Um beco sem saída. Como se as ondas de choque e estilhaços da guerra sem quartel que se vive na Síria entrassem pela sala do Conselho de Segurança da ONU. Em vez de consensos, sobraram as acusações, em especial contra a Rússia. A começar pela embaixadora norte-americana, Samantha Power.
O que a Rússia está a patrocinar e a fazer não é contraterrorismo, é uma barbaridade", disse aos quinze membros do Conselho, a embaixadora.
No passado recente está o fim do cessar-fogo acordado entre o secretário de Estado, John Kerry, e o ministro russo dos Negócios Estrangeiros, Sergei Lavrov, devido ao bombardeamento de camiões que integravam uma coluna de ajuda humanitária.
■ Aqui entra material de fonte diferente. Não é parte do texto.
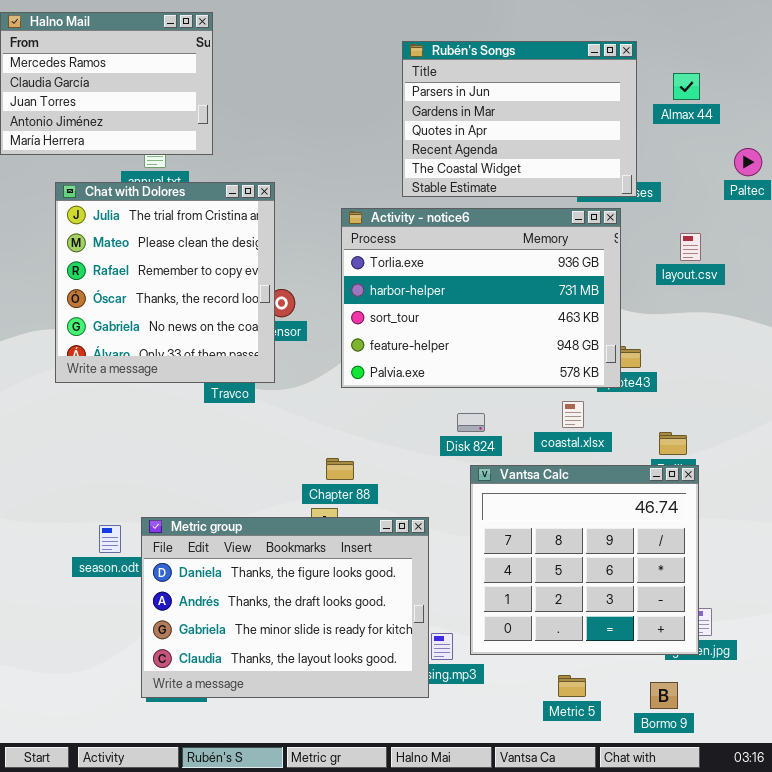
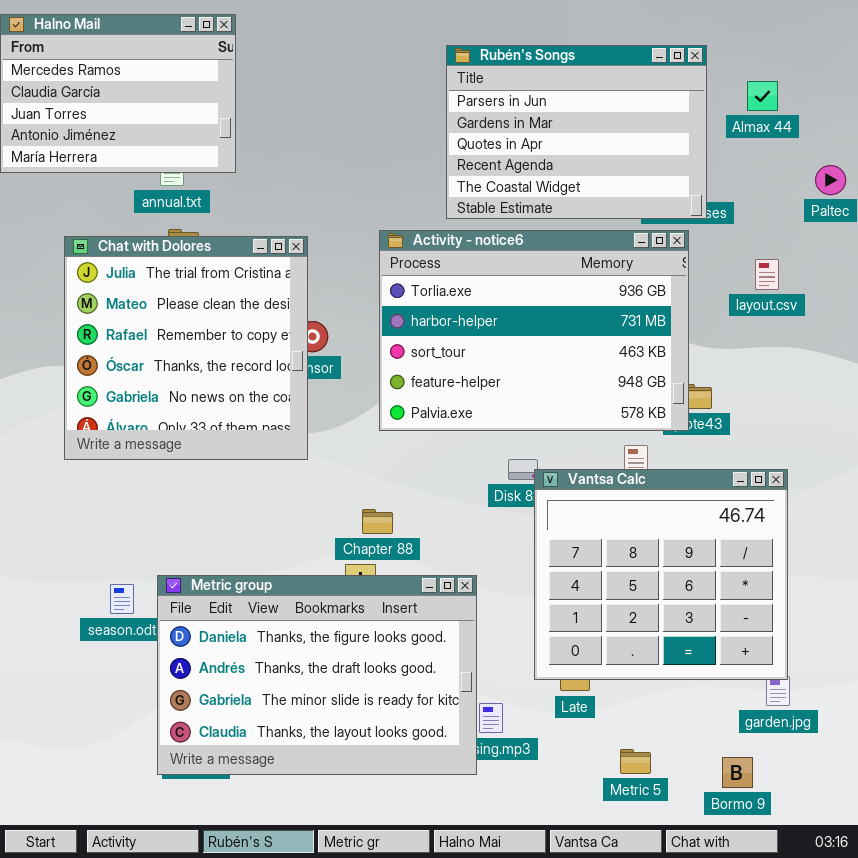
Chat with Dolores: [55,182,275,383] -> [64,236,308,460], moved
Vantsa Calc: [470,465,699,655] -> [534,469,788,680], moved

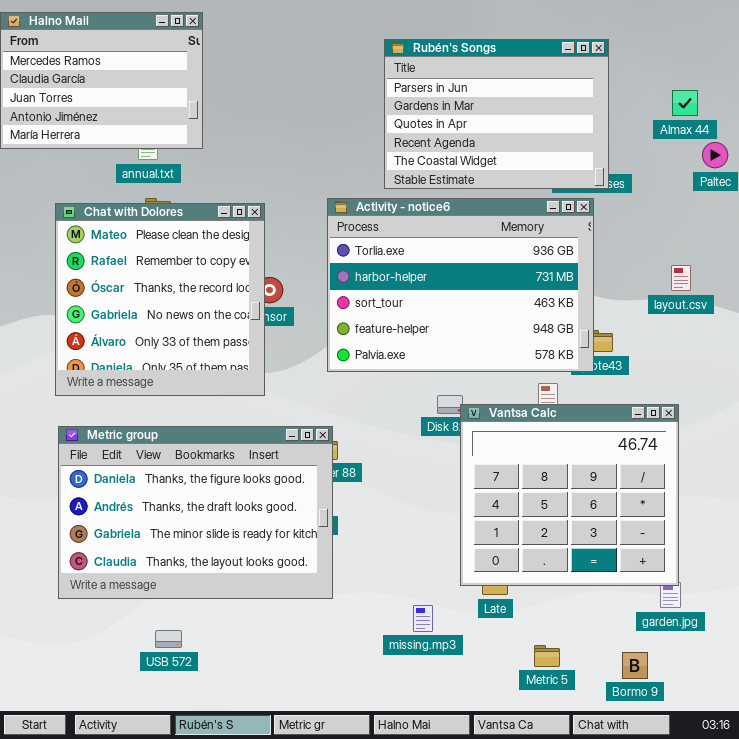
Almax 44: [747,81,778,111] -> [672,90,698,116], moved
Chat with Dolores: [64,236,308,460] -> [55,203,265,396], scrolled down 1 row
layout.csv: [755,259,779,290] -> [671,265,691,291], moved
Metric group: [157,575,477,775] -> [58,426,333,599], moved

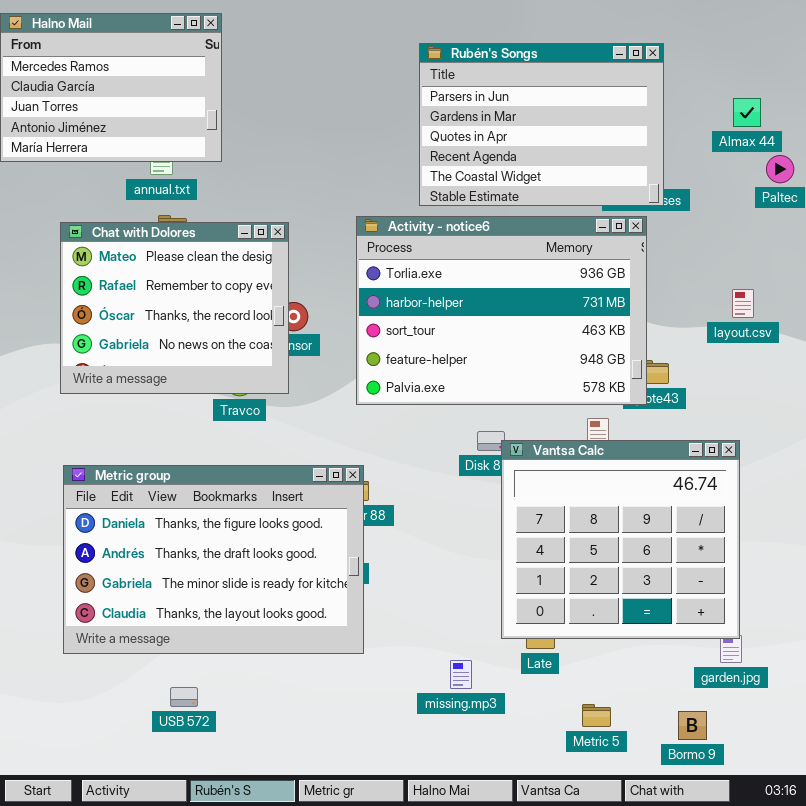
Chat with Dolores: [55,203,265,396] -> [60,222,289,394], resized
Em vez de perseguir a paz, a Rússia e Assad fazem a guerra. Em vez de ajudarem a que a ajuda chegue aos civis, estão a bombardear comboios humanitários, hospitais e os que estão na linha da frente desesperadamente a tentar manter as pessoas vivas", acrescentou Samantha Power.
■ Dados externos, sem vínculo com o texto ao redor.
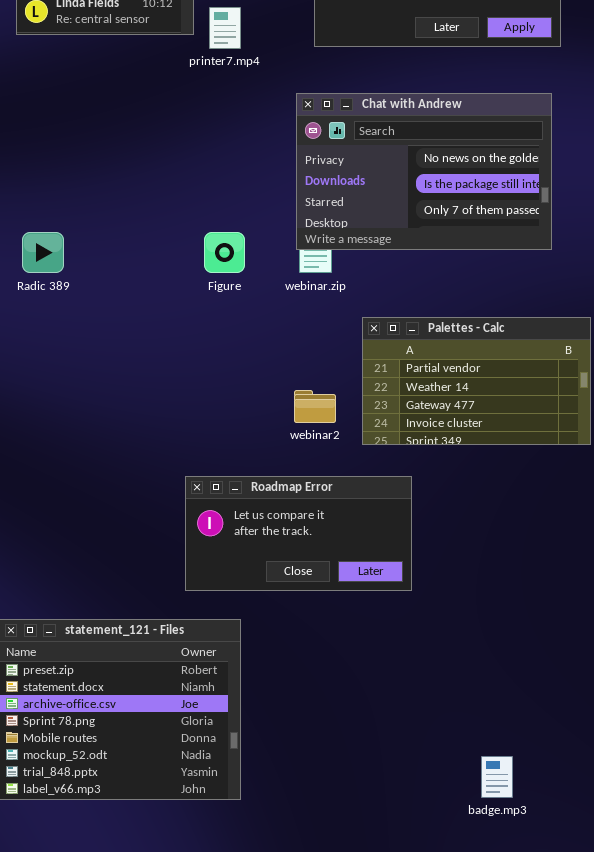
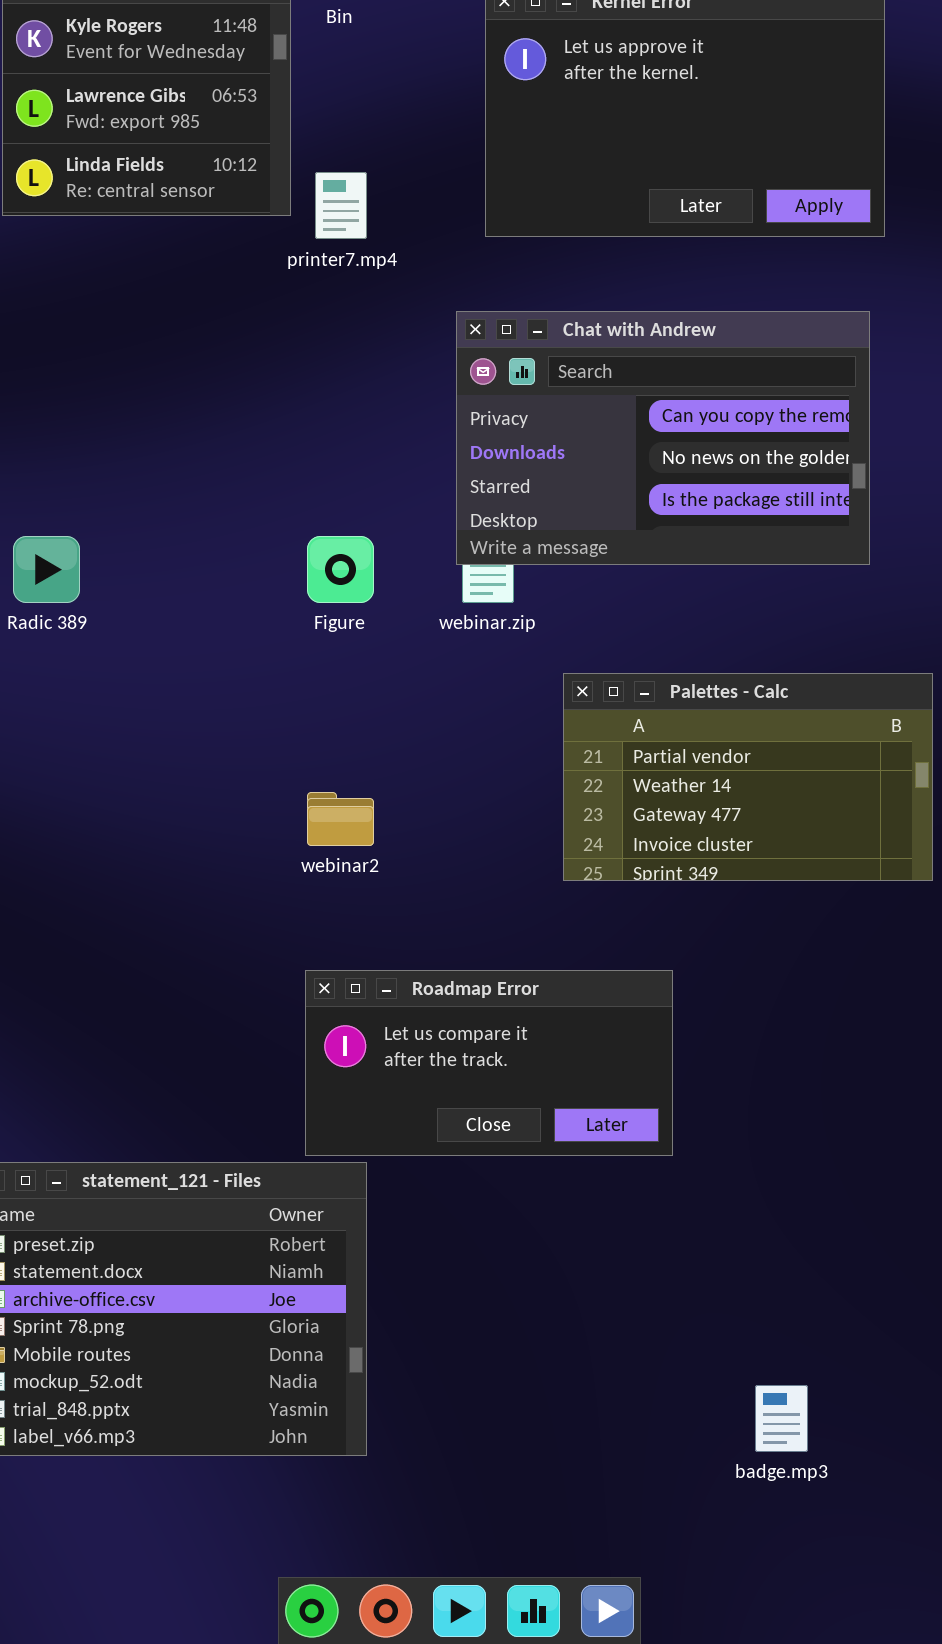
Chat with Andrew: [296,93,552,250] -> [456,311,870,565], scrolled up 1 row
webinar2: [294,390,336,423] -> [307,792,374,846], moved
Roadmap Error: [185,476,412,591] -> [305,970,673,1156], moved

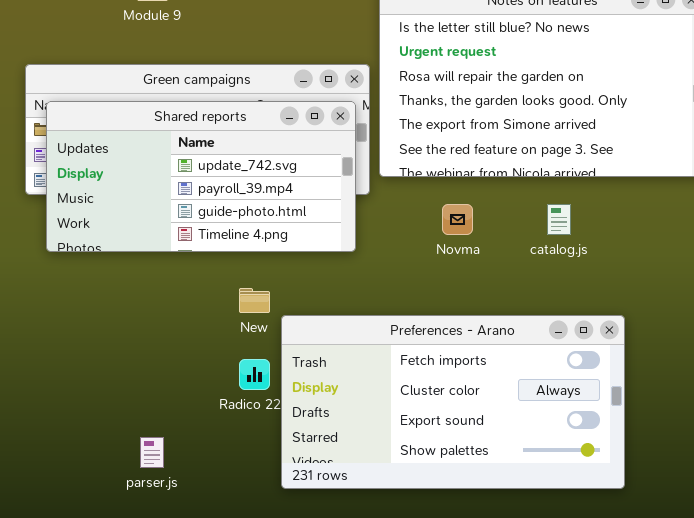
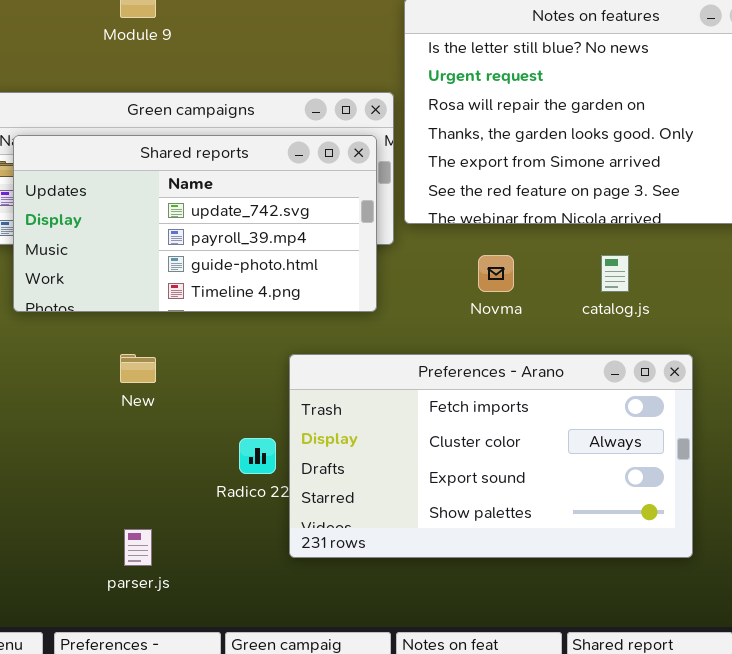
New: [239,288,270,313] -> [120,354,156,383], moved
Preferences - Arano: [281,315,625,489] -> [289,354,693,558], moved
O ataque ao comboio humanitário na passada semana perto da cidade de Alepo levou à suspensão das missões da ONU no terreno. E provocou também uma troca de contrainformação, entre Rússia e Estados Unidos, sem se saber ainda quem terá bombardeado os camiões.
"Crimes de guerra", dizem França e Grã-Bretanha
O representante francês nas Nações Unidas foi igualmente duro com o regime sírio e com os aliados russos.
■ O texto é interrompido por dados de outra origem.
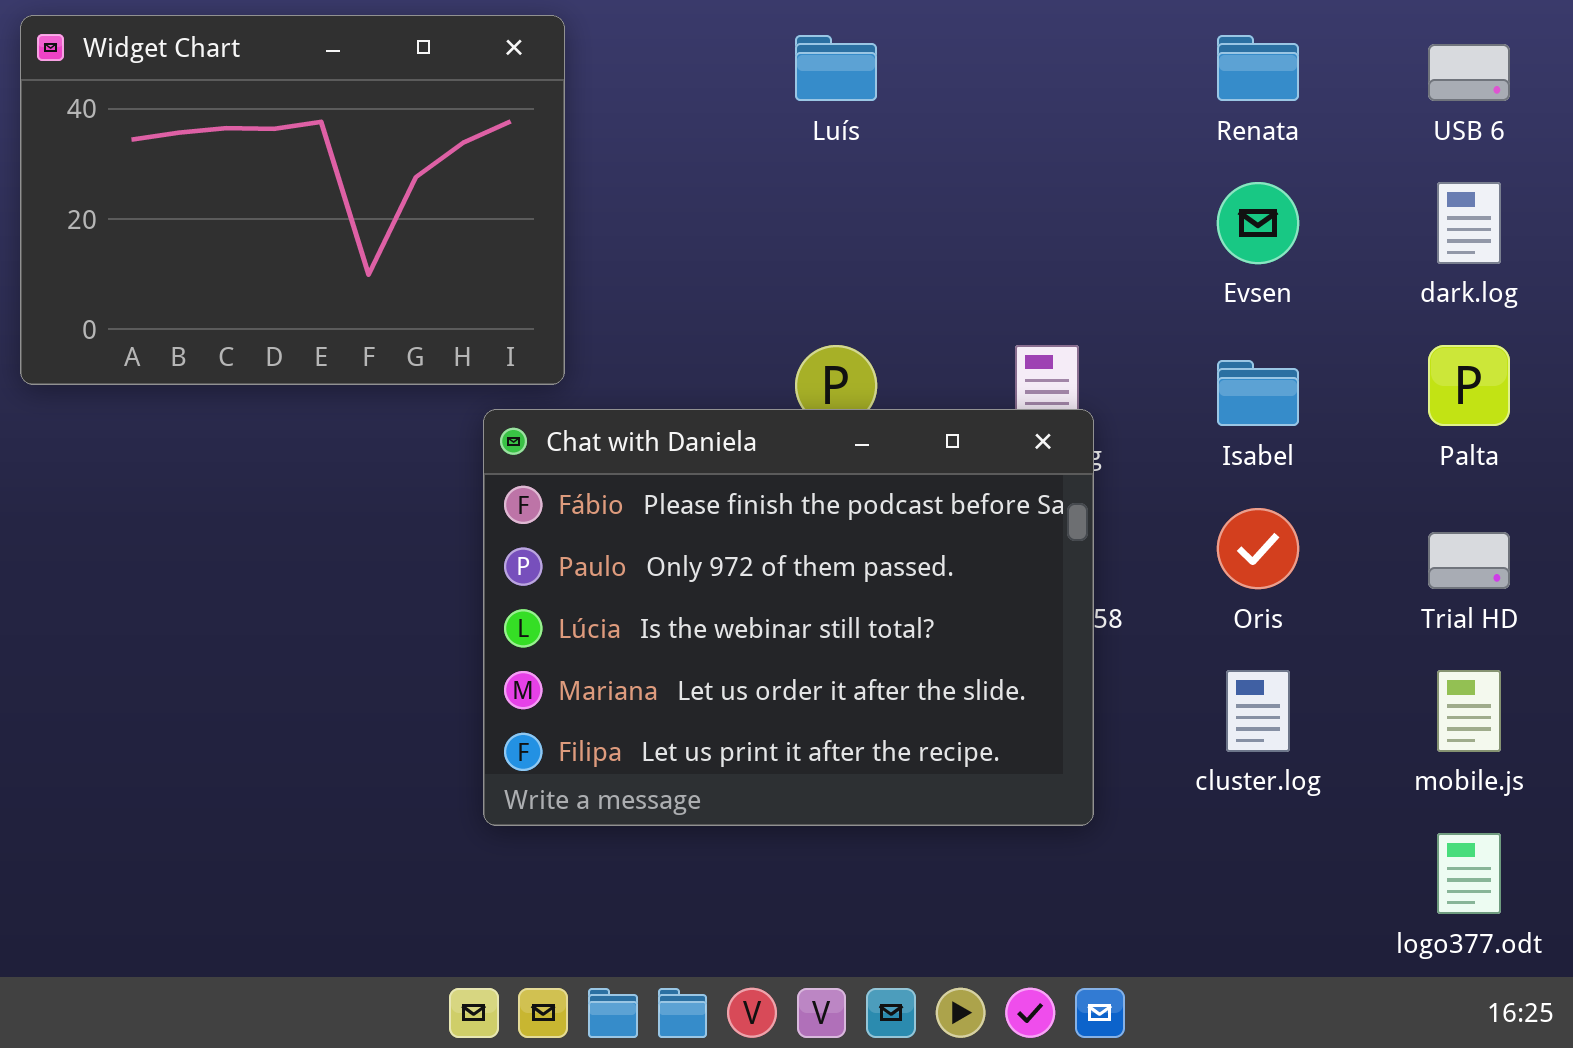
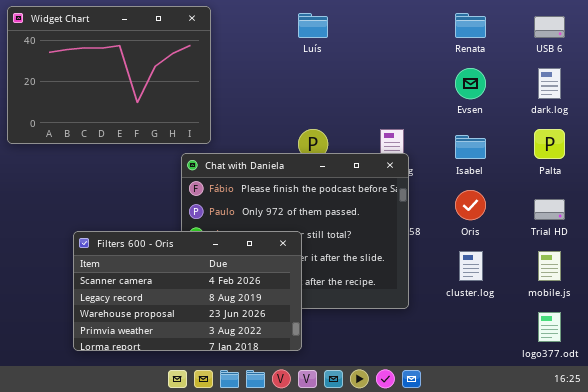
Filters 600 - Oris: none -> [73,231,302,351], opened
Falando antes do início da reunião, o embaixador François Delattre considera que estão a ser cometidos crimes de guerra na cidade síria de Alepo
Não devem ficar impunes”, sustentou o embaixador, falando sobre as ações do regime sírio e dos aliados russos.
Para o diplomata francês, Rússia e governo de Damasco apostam numa solução militar na Síria e, segundo o mesmo, servem-se das negociações como uma “cortina de fumo”.
Por seu turno, o ministro francês dos Negócios Estrangeiros, Jean-Marc Ayrault, pediu à Rússia e ao Irão que deixem de apoiar a estratégia do regime sírio ou “serão cúmplices dos crimes de guerra cometidos em Alepo”.
Pelo mesmo diapasão afinou o embaixador britânico, Matthew Rycroft, com mais uma mão cheia de acusações a Moscovo.
O regime sírio e a Rússia desencadearam um novo inferno em Alepo. A Rússia é parceira do regime sírio na execução de crimes de guerra", afirmou o embaixador.
Rússia não desarma
O clima de discórdia foi tal durante a reunião que, quando o embaixador sírio começou a falar, os representantes dos Estados Unidos, França e Grã-Bretanha saíram da sala, segundo afirmaram diplomatas à agência noticiosa Reuters.
Por seu turno, o representante russo também não deu o braço a torcer. Antes pelo contrário, lembrou que a situação no terreno começa a tornar-se impossível de ser revertida.
Na Síria, centenas de grupos estão a ser armados, o território está a ser bombardeado indiscriminadamente e conseguir a paz é uma tarefa quase impossível agora por causa disto", sustentou o embaixador, Vitaly Churkin.
Apelo ao entendimento
O ainda secretário-geral das Nações Unidas, Ban Ki-moon, voltou a apelar às potências mundiais para que se empenhem mais para “acabar com o pesadelo” na Síria, onde os ataques nos últimos dias causaram perto de 150 mortos.
Que desculpa há para algo menos que uma ação determinada para travar o caos? Durante quanto tempo mais todos aqueles que têm influência vão permitir que tal crueldade continue? Eu apelo a todos os envolvidos para que acabem com o pesadelo”, afirmou Ban Ki-moon, na reunião de urgência do Conselho de Segurança, convocada para analisar a escalada de violência dos últimos dias na Síria, em particular sobre uma zona controlada pelos rebeldes na cidade de Alepo.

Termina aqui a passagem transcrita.